Segment Start: Study text

A question to the science Julie: if the family didn't mow would the wild rosepink and other plants that had thrived there, return?

Curses on the landscape geniuses who persuaded us Americans that we needed to have that wide expanse of green that bespeaks wealth. That is its origin. Meadows said country; lawns said gentry. And we all (or too many) want to be gentry.

I've known meadows like that. Miss them dearly.

That last photo makes me want to walk to work with camera around neck. I drive too fast to catch a good glimpse... if they live in Charlotte.

Thank you, thank you, thank you!
I have this wild flower and could not discover what it was...you have made my day! We met once at a book signing...had my photo taken with Chet Baker too!

Candace,

The question would be, how deeply did the bulldozer dig, and did it remove the topsoil with the seedbed that had all those wonderful things? I'd be pessimistic that anything would come back, but you never know. Trouble is, a meadow is too messy for these folks, too messy by far. I'm sure they look at our place and think we've let it go to ruin. Never mind the blazing gold and purple of goldenrod and ironweed!

Segment End: Study text
Segment Start: Records provided

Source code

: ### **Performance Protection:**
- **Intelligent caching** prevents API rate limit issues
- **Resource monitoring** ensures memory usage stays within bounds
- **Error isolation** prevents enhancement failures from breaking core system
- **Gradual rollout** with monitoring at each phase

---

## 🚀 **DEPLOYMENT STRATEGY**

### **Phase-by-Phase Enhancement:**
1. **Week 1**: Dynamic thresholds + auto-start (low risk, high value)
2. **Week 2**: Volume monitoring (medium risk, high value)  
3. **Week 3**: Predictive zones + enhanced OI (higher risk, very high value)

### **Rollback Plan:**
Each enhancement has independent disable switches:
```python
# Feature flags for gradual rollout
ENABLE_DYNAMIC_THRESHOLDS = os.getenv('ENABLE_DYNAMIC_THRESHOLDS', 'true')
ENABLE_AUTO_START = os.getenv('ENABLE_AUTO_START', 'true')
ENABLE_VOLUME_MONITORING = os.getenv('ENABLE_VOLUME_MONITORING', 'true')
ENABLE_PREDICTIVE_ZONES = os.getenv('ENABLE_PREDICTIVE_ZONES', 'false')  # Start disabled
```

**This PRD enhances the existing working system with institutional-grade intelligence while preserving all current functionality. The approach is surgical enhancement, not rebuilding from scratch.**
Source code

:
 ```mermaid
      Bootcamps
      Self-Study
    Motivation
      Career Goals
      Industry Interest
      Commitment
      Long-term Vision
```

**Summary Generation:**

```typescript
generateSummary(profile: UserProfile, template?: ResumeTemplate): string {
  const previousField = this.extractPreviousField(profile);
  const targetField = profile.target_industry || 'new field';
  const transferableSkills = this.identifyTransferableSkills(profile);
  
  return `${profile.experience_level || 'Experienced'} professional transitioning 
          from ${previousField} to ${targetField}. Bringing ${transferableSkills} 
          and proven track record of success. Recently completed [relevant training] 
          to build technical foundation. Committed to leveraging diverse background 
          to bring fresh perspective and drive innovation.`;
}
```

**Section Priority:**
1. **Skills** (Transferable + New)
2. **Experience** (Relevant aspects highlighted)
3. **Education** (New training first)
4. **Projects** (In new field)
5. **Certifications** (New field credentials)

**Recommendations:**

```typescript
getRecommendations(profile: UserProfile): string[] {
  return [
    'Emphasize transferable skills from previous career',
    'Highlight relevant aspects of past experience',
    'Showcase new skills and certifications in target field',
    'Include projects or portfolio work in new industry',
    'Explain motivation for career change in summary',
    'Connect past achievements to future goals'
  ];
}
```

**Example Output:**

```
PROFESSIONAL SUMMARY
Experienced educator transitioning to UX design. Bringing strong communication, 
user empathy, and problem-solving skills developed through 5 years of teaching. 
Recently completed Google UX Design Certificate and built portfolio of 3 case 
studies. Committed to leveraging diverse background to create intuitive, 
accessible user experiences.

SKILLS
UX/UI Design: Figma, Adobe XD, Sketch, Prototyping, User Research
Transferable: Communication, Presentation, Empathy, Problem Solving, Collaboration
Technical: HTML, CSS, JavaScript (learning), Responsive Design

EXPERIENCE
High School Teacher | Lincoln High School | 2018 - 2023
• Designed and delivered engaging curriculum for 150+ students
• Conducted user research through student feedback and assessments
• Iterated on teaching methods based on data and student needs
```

Segment End: Records provided

[Task set]
#1 According to the comments on meadows and lawns, why do Americans want wide lawns instead of meadows? Answer in one to three sentences.
#2 Return the passage of the comments on meadows and lawns from "Curses on the" up to and including "to be gentry.", copied word for word.
The rows are not required for any of the work that follows.

[Your responses]
#1 Landscape designers persuaded Americans that they needed a wide expanse of green, which signals wealth. A meadow suggested the country, while a lawn suggested the gentry, and many people want to be gentry.

#2
Curses on the landscape geniuses who persuaded us Americans that we needed to have that wide expanse of green that bespeaks wealth. That is its origin. Meadows said country; lawns said gentry. And we all (or too many) want to be gentry.